Smoking Skanky Pink Salmon - Part 1

September 02, 2008 at 8:17 am

I have always enjoyed smoking fish. My interest might stem from my Dad being a chef and cooking up all sorts of interesting things as I was growing up. I’l admit I have a great deal to learn and have also not perfected any one recipe. Often my fish tastes a bit salty or the texture is just not right. While I find it frustrating not to get every batch just perfect, you need the trial and error to learn.  Sometimes you hit it just right, it tastes incredible and its gone within the next few days.

One thing to remember is “garbage in, garbage out”.  This holds true in most cases as a prime Sockeye, Coho or King is really hard to screw up.  The meat is of such great quality that it will generally hold and the texture can be enjoyed a variety of ways. Personally I only get so much of these prime fish a year and prefer to enjoy them straight up with a meal and not smoked. There are cases, however, where you can get into a mess of other not-so-quality fish like Pinks or Chum. When I say “not-so quality” I mean those fish where they feed on different things and they may have started spawning so their meat is affected.  There is a point where a fish has stopped eating and is decaying all together.  It is best to stay away from these ones as all you are doing is maybe taking a spawner out of the water. However, some fish like Pink start spawning in the ocean and can still be in pretty good condition once you get them to shore. They may not make great freezer meals for the table later (although eating them fresh sometimes is no problem), but they might work out great canned or smoked.

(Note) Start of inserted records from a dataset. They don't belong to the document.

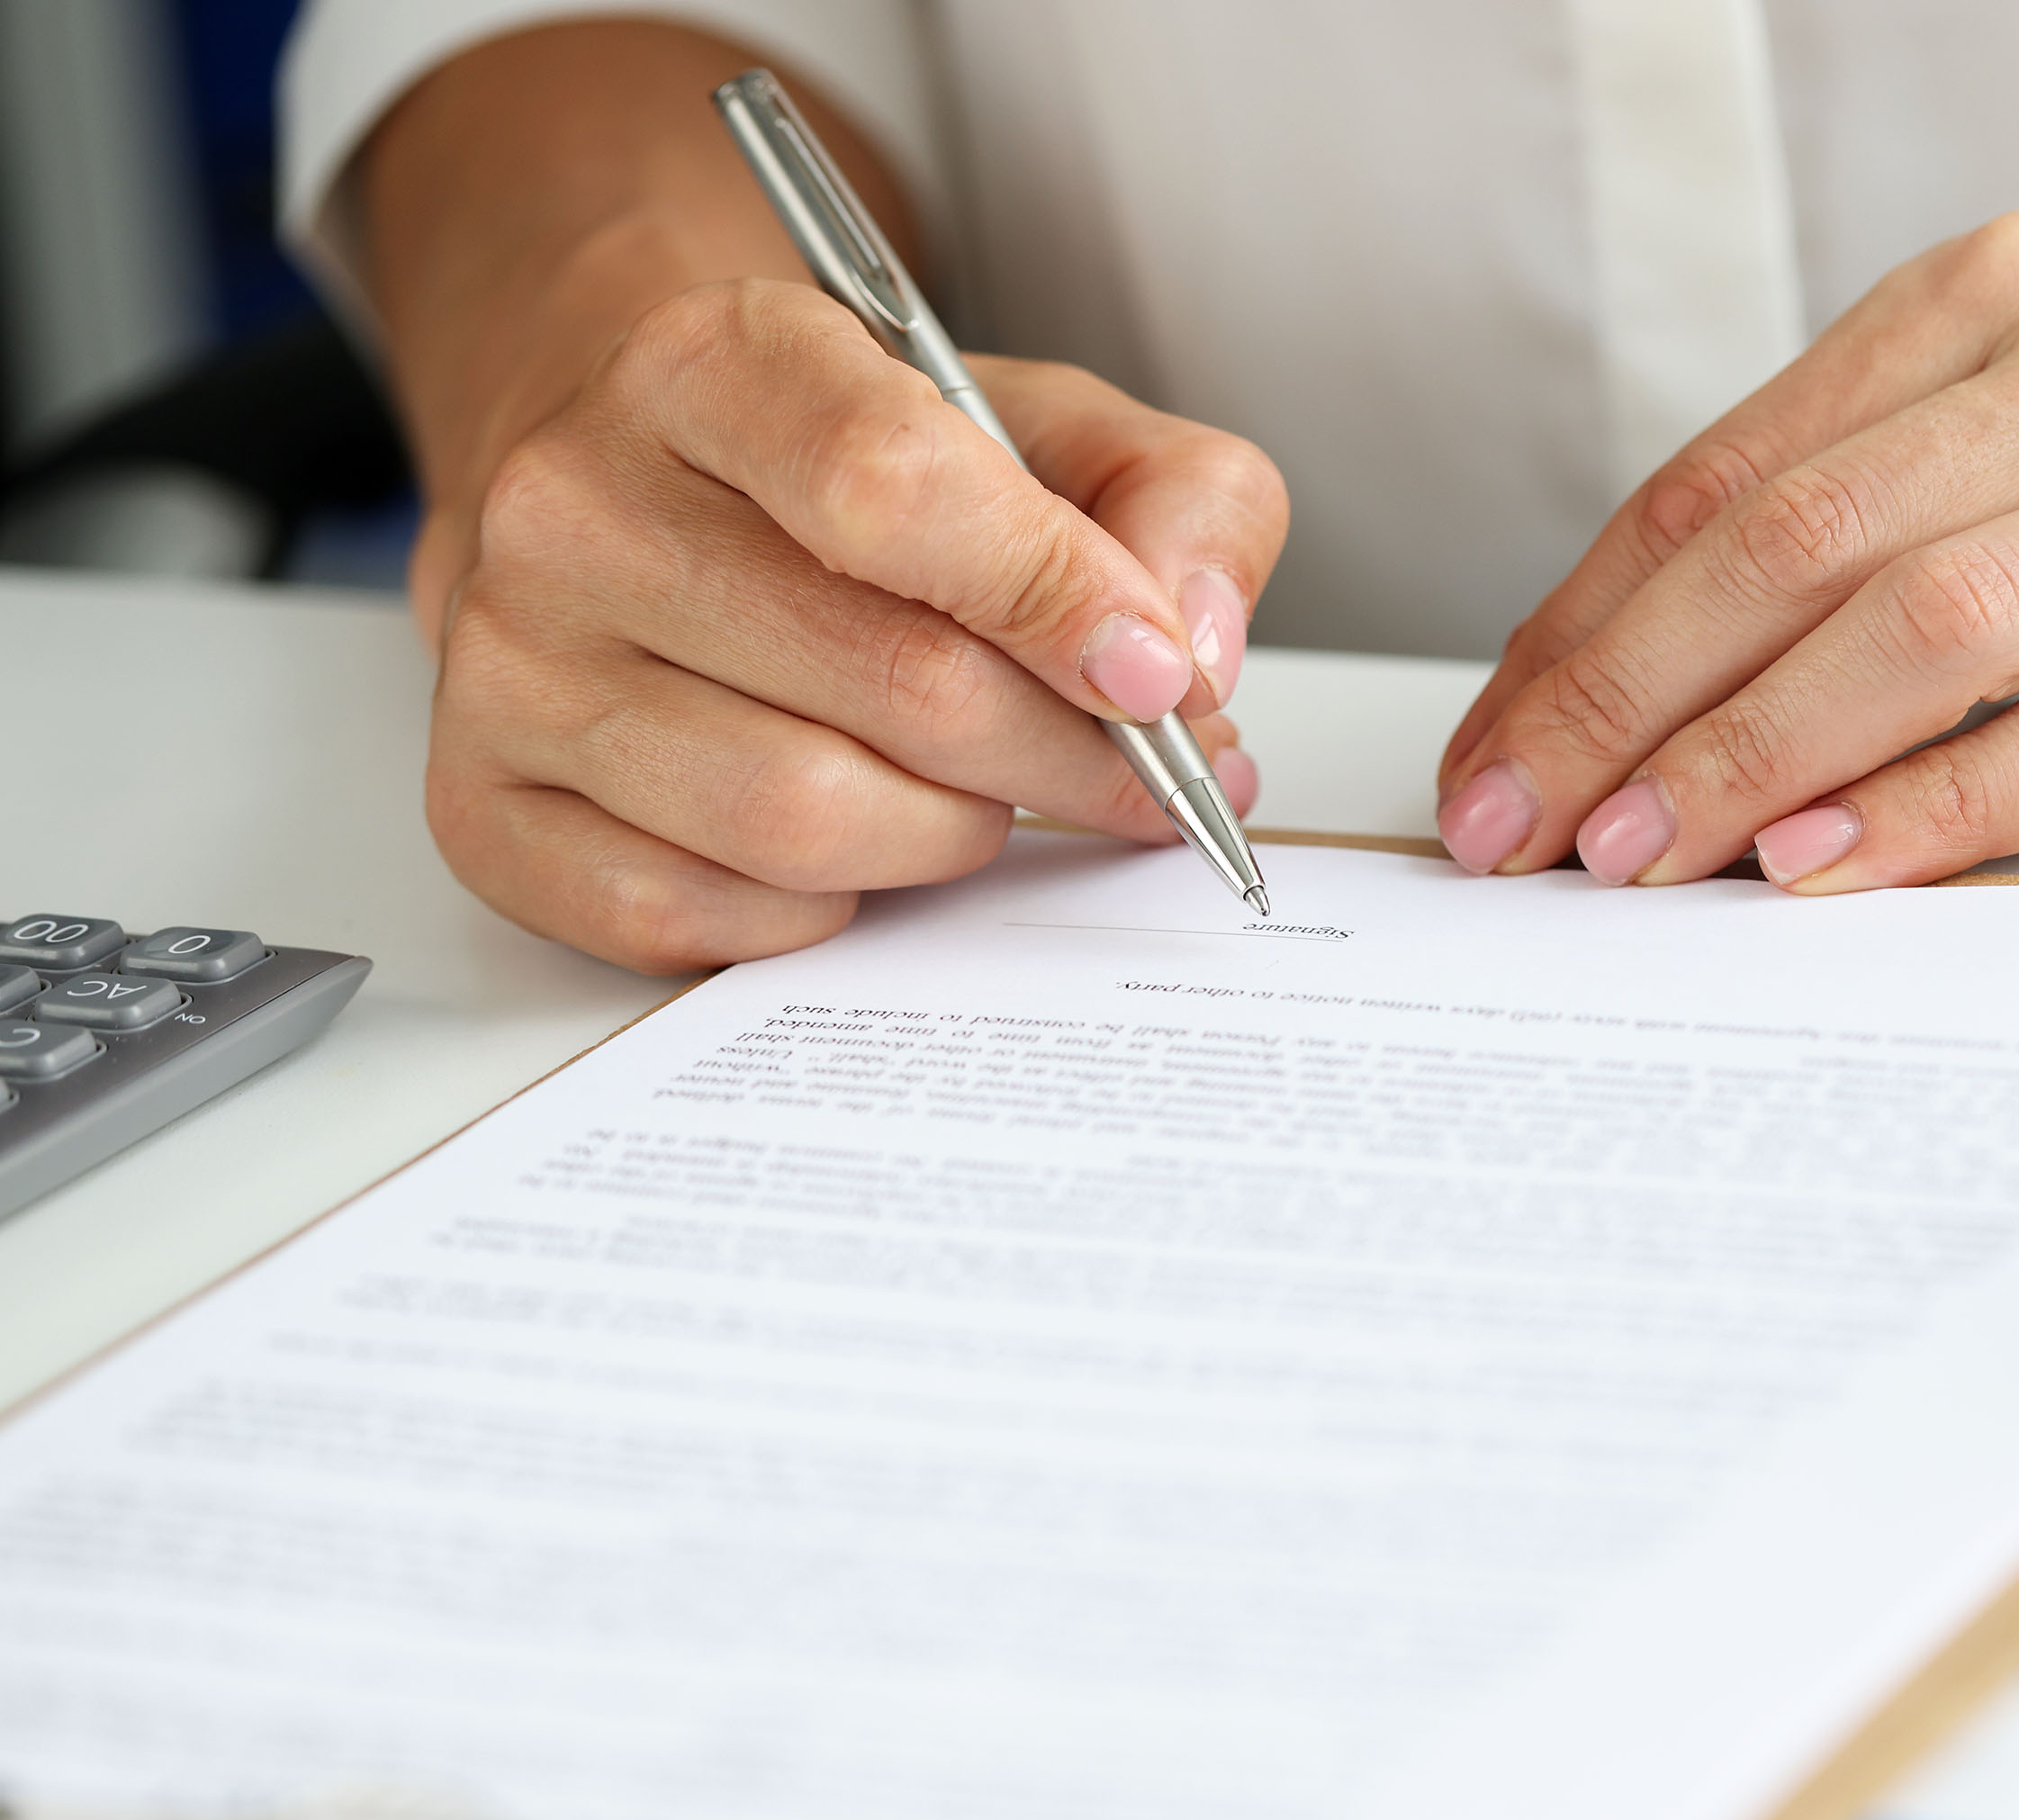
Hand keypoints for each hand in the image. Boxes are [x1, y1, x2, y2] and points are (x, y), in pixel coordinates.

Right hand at [423, 278, 1288, 970]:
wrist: (645, 495)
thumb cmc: (864, 475)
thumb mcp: (1049, 428)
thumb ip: (1176, 503)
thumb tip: (1191, 656)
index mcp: (710, 364)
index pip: (895, 492)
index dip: (1059, 604)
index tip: (1160, 677)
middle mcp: (573, 503)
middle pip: (888, 683)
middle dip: (1057, 755)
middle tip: (1129, 773)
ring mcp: (510, 663)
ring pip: (801, 819)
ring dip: (947, 834)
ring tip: (979, 795)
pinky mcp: (487, 806)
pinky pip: (704, 916)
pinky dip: (824, 907)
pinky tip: (854, 844)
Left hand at [1431, 213, 2018, 893]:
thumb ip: (1868, 522)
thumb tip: (1628, 695)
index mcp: (2008, 300)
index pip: (1739, 474)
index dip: (1589, 628)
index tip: (1496, 754)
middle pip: (1806, 544)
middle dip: (1629, 705)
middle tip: (1528, 831)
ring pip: (1937, 628)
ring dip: (1761, 760)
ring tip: (1647, 862)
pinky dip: (1950, 808)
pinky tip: (1837, 869)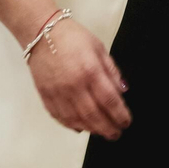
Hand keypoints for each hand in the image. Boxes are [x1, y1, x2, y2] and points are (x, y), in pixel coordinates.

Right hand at [26, 17, 131, 138]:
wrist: (42, 33)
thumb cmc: (73, 38)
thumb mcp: (99, 48)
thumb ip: (111, 71)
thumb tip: (122, 91)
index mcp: (90, 71)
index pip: (109, 100)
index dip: (120, 115)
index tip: (126, 122)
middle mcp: (74, 85)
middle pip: (93, 115)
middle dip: (108, 128)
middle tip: (116, 134)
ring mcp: (58, 93)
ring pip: (76, 120)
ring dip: (91, 129)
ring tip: (102, 132)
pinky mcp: (45, 96)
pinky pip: (59, 117)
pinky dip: (71, 125)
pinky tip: (81, 127)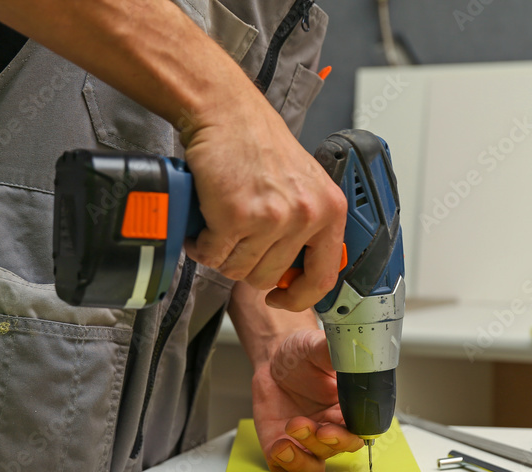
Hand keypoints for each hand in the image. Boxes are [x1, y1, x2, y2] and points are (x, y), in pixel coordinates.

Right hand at [183, 97, 346, 311]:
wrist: (226, 112)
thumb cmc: (259, 144)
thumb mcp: (304, 185)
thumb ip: (308, 226)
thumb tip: (297, 275)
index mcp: (330, 210)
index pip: (324, 278)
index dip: (298, 297)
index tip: (281, 298)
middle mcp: (306, 215)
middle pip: (270, 277)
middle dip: (246, 266)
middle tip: (235, 242)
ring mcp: (272, 217)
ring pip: (239, 270)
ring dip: (222, 255)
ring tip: (218, 229)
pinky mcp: (236, 216)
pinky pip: (213, 255)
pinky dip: (201, 246)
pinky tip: (202, 227)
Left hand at [251, 329, 363, 471]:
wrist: (274, 361)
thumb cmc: (301, 355)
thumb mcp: (317, 346)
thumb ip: (334, 351)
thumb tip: (351, 349)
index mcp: (347, 409)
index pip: (359, 431)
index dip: (349, 434)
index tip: (333, 426)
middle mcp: (331, 430)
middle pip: (339, 450)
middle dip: (327, 443)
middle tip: (314, 427)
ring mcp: (307, 444)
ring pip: (314, 467)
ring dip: (304, 458)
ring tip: (290, 432)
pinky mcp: (283, 450)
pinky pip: (286, 471)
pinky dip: (284, 465)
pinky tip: (278, 446)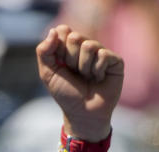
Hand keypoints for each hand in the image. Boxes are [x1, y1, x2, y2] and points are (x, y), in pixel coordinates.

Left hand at [36, 25, 122, 140]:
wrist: (83, 113)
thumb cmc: (66, 94)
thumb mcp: (47, 74)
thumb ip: (43, 51)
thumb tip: (54, 31)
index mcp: (69, 47)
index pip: (63, 30)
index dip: (59, 49)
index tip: (61, 66)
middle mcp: (86, 46)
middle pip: (75, 37)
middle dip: (70, 59)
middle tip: (75, 73)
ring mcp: (101, 52)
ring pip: (89, 45)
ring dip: (83, 67)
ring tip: (87, 78)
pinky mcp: (115, 60)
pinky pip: (103, 55)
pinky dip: (97, 70)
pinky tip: (99, 79)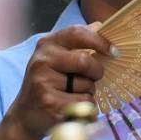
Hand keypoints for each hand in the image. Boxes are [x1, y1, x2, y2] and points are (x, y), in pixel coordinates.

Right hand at [3, 22, 116, 139]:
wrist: (26, 114)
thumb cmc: (47, 82)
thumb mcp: (56, 57)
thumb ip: (77, 42)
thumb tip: (101, 25)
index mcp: (47, 45)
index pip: (77, 33)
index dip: (100, 41)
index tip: (114, 52)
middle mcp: (42, 61)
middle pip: (85, 61)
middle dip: (96, 72)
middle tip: (94, 78)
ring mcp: (44, 83)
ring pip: (87, 86)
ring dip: (89, 92)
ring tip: (73, 94)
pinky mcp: (51, 104)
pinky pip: (84, 103)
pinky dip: (85, 107)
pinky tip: (72, 106)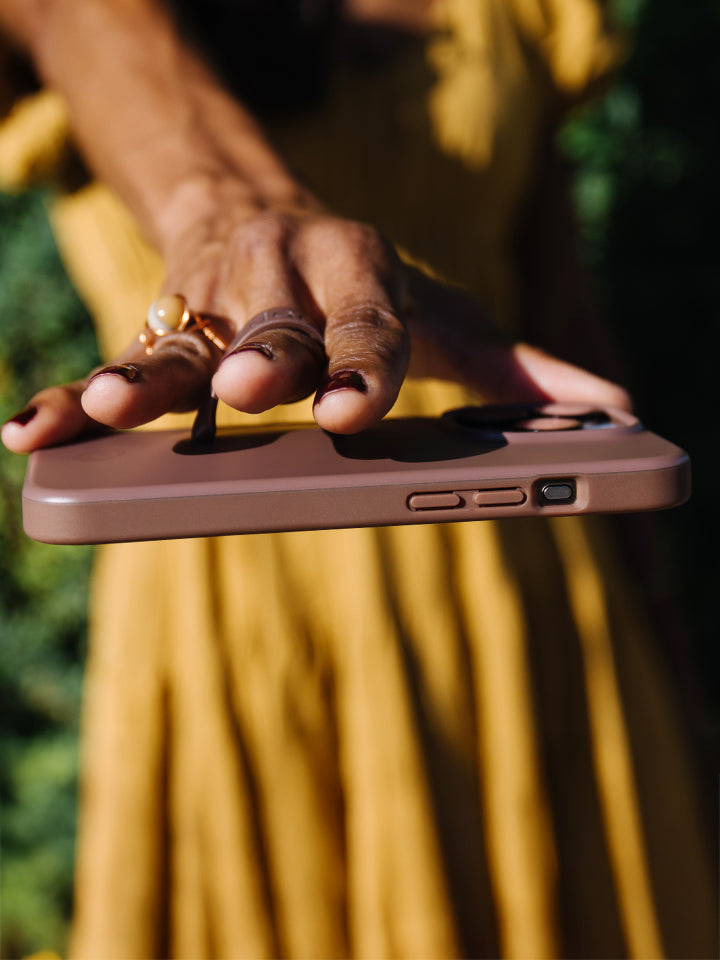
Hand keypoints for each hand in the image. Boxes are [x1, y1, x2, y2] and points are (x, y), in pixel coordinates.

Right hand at [1, 204, 629, 455]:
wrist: (262, 215)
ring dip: (145, 376)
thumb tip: (613, 406)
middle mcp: (285, 282)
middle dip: (261, 357)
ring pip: (176, 342)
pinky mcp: (160, 327)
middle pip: (273, 325)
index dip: (362, 365)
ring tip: (109, 410)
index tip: (352, 412)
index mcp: (363, 277)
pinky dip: (69, 395)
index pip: (371, 324)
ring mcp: (213, 305)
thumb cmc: (361, 288)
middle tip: (249, 391)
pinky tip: (30, 433)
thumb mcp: (441, 316)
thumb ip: (514, 365)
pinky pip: (113, 361)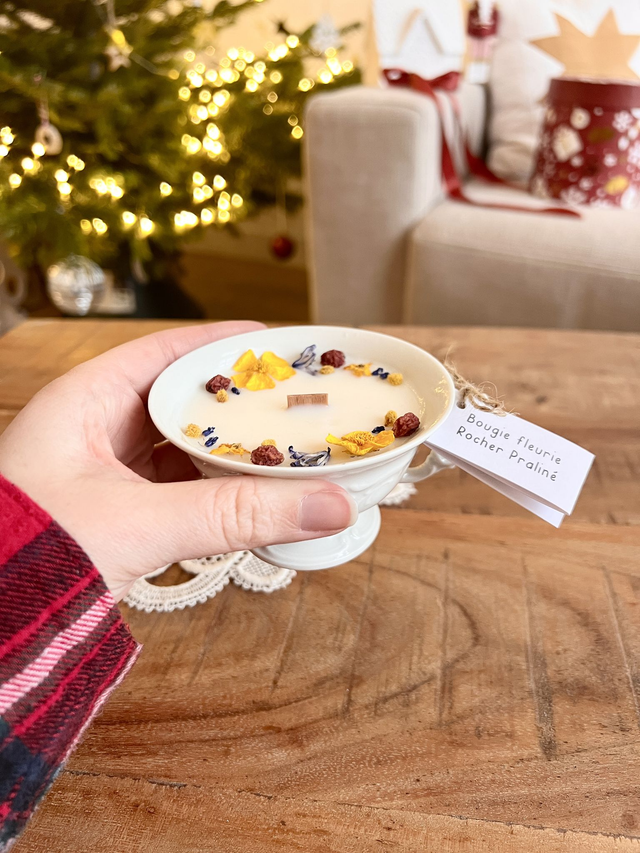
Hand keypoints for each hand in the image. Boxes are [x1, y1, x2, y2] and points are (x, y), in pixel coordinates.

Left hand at [0, 322, 356, 599]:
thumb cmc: (33, 554)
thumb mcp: (143, 522)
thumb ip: (236, 513)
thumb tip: (328, 505)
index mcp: (83, 401)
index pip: (163, 352)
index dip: (218, 344)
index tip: (269, 342)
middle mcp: (88, 429)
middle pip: (175, 399)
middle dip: (229, 402)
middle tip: (285, 399)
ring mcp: (96, 472)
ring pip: (174, 447)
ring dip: (220, 450)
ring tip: (277, 446)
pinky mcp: (108, 513)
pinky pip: (168, 487)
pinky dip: (205, 489)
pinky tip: (242, 494)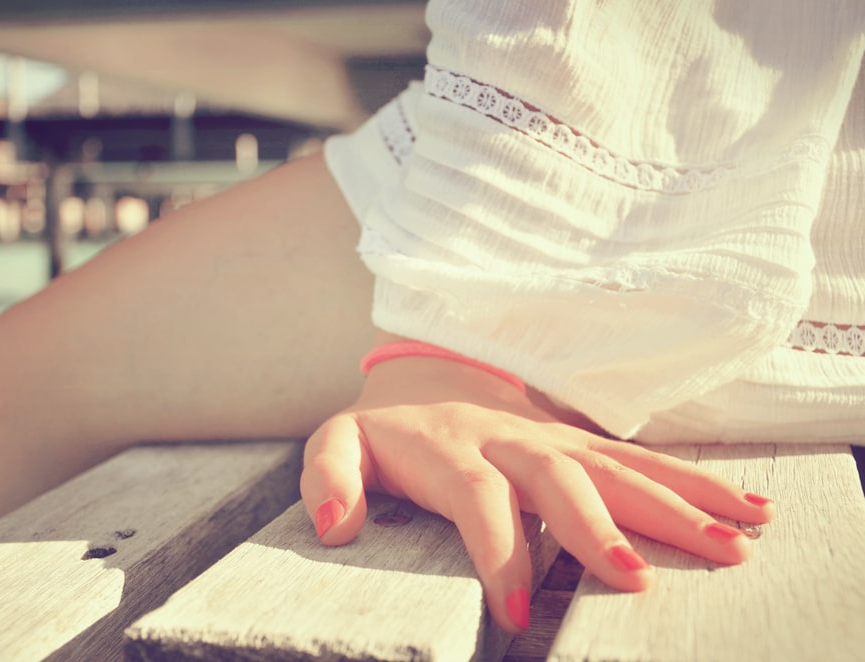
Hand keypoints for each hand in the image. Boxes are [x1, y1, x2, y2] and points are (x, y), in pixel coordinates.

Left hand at [299, 338, 774, 632]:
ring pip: (617, 466)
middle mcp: (510, 441)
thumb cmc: (385, 430)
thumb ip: (328, 477)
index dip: (497, 550)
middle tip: (638, 580)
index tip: (514, 608)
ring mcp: (553, 439)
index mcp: (451, 450)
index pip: (478, 498)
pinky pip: (641, 459)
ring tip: (730, 544)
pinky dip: (694, 483)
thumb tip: (335, 525)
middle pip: (560, 478)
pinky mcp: (581, 443)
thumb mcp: (338, 444)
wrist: (428, 375)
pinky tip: (746, 510)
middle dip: (600, 527)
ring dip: (673, 505)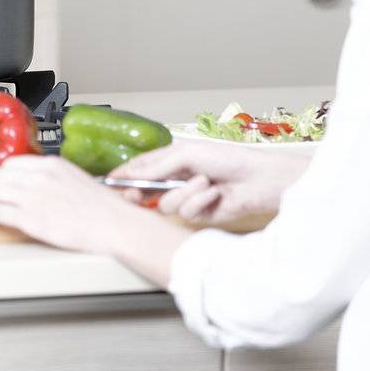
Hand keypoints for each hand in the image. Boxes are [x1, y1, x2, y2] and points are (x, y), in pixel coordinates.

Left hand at [0, 154, 135, 251]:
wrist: (114, 224)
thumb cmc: (105, 208)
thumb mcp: (78, 180)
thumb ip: (56, 179)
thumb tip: (44, 186)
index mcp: (52, 165)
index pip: (14, 163)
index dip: (4, 175)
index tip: (2, 182)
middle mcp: (39, 176)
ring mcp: (33, 196)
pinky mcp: (30, 218)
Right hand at [108, 141, 309, 224]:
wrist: (259, 180)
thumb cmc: (229, 159)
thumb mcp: (187, 155)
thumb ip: (157, 166)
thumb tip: (132, 173)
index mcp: (171, 160)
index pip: (140, 168)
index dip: (124, 175)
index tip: (110, 182)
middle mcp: (176, 179)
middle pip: (145, 190)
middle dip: (141, 193)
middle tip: (136, 195)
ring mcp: (187, 197)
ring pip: (165, 205)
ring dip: (185, 193)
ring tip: (204, 183)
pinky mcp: (199, 215)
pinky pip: (185, 213)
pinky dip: (199, 202)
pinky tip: (214, 194)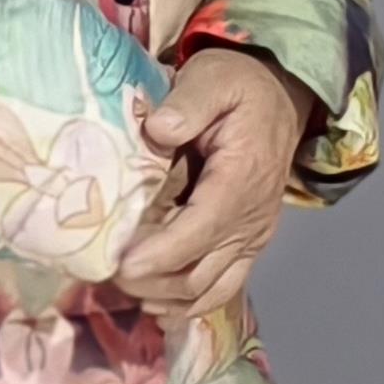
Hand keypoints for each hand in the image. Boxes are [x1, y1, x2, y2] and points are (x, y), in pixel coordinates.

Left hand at [118, 43, 321, 322]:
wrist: (280, 98)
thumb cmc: (239, 87)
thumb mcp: (214, 77)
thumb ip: (188, 103)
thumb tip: (156, 130)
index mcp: (244, 177)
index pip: (202, 229)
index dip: (161, 254)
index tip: (119, 264)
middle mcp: (253, 217)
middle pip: (199, 273)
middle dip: (149, 282)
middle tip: (103, 271)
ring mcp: (253, 236)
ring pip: (207, 290)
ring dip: (163, 297)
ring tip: (122, 285)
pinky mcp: (247, 245)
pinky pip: (220, 289)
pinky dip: (186, 305)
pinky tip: (153, 302)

Smoking Skanky Pink Salmon

Smoking salmon is pretty simple in principle. First Nations have been doing it for centuries as a way to preserve and enjoy fish. The problem is that with our fussy palettes and a Superstore just down the street we all have very high expectations. I use some pretty simple recipes but like to look on the internet for tips and techniques. There is a great deal of contradicting information out there so I thought that I would try to shoot a four part Youtube series that may help some people new to smoking visualize what the process looks like.

Again my technique is not perfect and I welcome anyone that has a tried and true recipe they want to share. I hope you enjoy part 1 of the smoking skanky Pink salmon series.

A special thanks to my wife who reluctantly put up with holding the camera and did not mock me too much.